# Re-roofing over tapered saddles/crickets ?



## AP. (Sep 4, 2014)

*Hello All,*

Just took a look at an EPDM roof with several saddles/crickets along the walls and near the drains. We're going to propose a TPO layover/re-roof with a .5" board.

My question is, if you're re-roofing over tapered saddles, how do you go about installing the new .5" board? Would you just cut the new board in triangles and install it that way? Slit the board so it folds/angles?

I'm sure some of you guys have run into this, any ideas or advice?


----------



## 1985gt (Dec 21, 2010)

Unless they are steep crickets and saddles you don't need to do anything just screw it down like you normally would. A relief cut in the coverboard on the back side would help. 

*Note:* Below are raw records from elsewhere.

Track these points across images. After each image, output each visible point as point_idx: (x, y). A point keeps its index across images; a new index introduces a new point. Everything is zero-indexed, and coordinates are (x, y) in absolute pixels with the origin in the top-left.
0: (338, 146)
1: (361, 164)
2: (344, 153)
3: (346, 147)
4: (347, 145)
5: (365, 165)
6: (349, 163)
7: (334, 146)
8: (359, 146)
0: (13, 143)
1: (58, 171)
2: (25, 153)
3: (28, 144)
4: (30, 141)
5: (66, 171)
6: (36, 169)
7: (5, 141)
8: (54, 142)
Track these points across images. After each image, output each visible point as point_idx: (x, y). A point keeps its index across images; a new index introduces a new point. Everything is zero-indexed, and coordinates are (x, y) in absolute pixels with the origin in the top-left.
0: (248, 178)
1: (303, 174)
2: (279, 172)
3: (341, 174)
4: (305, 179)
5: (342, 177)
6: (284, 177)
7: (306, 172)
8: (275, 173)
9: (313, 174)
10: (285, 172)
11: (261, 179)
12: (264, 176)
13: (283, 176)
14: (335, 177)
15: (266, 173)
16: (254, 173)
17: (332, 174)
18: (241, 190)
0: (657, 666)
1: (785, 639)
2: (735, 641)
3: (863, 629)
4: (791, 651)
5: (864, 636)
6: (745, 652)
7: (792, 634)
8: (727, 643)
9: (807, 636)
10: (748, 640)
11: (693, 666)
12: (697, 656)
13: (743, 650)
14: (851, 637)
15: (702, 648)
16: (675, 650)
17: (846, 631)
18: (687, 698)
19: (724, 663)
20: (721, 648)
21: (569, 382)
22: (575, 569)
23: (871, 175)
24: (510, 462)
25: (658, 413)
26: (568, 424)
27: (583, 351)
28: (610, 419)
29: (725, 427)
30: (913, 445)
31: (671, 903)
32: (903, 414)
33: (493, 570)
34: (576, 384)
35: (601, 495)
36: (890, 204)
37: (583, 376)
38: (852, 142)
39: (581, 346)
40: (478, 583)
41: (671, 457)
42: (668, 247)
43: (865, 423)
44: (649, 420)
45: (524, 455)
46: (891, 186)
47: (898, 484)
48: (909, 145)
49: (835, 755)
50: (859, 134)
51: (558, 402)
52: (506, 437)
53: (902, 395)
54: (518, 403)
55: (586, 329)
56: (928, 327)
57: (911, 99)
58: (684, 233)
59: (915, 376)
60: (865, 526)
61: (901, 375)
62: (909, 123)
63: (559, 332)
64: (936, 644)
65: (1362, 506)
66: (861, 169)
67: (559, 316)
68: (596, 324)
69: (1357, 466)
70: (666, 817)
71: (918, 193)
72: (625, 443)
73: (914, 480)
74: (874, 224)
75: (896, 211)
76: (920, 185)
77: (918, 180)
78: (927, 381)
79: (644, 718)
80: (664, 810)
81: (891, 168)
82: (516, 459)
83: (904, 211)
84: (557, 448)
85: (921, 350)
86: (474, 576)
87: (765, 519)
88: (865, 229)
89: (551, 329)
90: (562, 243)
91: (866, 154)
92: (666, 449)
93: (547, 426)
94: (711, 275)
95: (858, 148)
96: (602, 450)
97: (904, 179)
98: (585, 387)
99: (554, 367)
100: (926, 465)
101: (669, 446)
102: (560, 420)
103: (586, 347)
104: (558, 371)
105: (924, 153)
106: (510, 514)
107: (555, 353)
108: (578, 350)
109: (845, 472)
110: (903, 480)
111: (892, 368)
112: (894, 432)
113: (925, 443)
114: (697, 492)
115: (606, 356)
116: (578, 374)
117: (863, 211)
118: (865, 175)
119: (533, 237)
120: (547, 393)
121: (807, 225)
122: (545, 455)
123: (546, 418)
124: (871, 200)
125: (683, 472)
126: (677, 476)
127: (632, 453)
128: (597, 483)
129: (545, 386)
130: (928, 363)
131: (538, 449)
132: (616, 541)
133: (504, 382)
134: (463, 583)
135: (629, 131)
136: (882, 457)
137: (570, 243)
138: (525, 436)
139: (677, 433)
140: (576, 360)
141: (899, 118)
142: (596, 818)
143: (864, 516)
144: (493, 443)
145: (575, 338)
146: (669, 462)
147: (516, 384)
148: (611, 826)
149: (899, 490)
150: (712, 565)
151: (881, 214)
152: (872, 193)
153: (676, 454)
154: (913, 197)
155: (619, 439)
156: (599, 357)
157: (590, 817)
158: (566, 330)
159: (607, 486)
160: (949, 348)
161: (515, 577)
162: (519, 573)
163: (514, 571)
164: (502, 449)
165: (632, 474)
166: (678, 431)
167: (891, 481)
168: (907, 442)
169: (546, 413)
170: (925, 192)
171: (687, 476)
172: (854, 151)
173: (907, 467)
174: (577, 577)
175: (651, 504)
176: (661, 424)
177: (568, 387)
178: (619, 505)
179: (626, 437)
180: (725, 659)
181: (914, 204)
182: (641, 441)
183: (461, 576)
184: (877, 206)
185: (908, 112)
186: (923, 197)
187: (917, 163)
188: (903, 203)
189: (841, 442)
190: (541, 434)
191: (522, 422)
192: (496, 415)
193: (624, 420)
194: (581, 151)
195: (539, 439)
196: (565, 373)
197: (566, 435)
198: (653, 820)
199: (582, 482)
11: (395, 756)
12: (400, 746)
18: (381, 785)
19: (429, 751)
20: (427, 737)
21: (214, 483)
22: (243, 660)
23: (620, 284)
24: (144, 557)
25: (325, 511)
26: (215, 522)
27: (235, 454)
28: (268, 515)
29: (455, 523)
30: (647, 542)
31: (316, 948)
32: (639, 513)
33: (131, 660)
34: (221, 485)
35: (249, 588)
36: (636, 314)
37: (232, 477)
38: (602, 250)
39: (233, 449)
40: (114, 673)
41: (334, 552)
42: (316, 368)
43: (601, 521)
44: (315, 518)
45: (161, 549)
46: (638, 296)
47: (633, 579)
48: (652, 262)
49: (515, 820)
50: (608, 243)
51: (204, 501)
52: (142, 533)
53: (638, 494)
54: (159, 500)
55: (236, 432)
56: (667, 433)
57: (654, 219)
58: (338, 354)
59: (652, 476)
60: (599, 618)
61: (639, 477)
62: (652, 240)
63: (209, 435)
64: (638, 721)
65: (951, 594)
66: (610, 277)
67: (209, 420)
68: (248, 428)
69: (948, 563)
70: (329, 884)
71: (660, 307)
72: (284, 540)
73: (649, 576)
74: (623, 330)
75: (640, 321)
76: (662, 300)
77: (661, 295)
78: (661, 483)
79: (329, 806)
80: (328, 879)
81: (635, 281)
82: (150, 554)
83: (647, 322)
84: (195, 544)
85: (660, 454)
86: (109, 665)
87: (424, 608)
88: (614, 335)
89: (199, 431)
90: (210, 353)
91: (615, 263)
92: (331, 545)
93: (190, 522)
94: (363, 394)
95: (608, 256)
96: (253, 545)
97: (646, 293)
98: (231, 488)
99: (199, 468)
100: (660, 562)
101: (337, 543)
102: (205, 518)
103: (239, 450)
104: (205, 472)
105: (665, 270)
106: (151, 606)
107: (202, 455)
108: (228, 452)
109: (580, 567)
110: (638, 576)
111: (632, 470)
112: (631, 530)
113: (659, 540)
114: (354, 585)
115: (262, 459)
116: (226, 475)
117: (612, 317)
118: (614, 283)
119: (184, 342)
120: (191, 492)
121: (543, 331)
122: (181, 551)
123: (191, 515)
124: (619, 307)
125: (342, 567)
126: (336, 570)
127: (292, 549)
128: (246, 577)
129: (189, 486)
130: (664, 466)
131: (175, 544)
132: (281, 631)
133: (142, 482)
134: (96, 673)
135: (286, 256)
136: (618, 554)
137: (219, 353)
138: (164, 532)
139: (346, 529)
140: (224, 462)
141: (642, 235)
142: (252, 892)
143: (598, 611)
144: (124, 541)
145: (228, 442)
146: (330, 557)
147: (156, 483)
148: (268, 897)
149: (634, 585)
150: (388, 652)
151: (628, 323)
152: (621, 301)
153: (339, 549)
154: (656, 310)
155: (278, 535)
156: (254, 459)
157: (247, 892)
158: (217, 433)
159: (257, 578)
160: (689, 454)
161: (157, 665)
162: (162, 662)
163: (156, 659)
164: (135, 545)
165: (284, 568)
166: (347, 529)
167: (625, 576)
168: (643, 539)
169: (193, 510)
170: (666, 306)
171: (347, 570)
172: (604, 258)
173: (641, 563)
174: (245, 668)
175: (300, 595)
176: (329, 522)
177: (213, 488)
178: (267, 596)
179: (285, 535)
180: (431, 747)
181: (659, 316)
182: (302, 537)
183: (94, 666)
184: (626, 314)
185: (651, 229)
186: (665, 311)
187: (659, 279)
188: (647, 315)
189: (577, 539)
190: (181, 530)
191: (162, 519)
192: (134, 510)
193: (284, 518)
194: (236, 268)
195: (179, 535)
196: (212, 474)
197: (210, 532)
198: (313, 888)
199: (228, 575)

Mechanically attaching or fully adhering? If fully adhering and looks are a concern a few more screws around the valleys will help. 

Sounds like a lot of over thinking or I missed something. I mean if you were to tear off the roof and install new tapered crickets and saddles how would you install a coverboard over that? Basically the same thing right?


----------



## Grumpy (Oct 29, 2008)

Unless your .5" board is secure rock or dens deck, cutting at the ridges and valleys is likely un-necessary. Screwing in any valleys will keep the coverboard flat to the existing roof surface.

Don't forget to slice the existing membrane before installing new roof system.


----------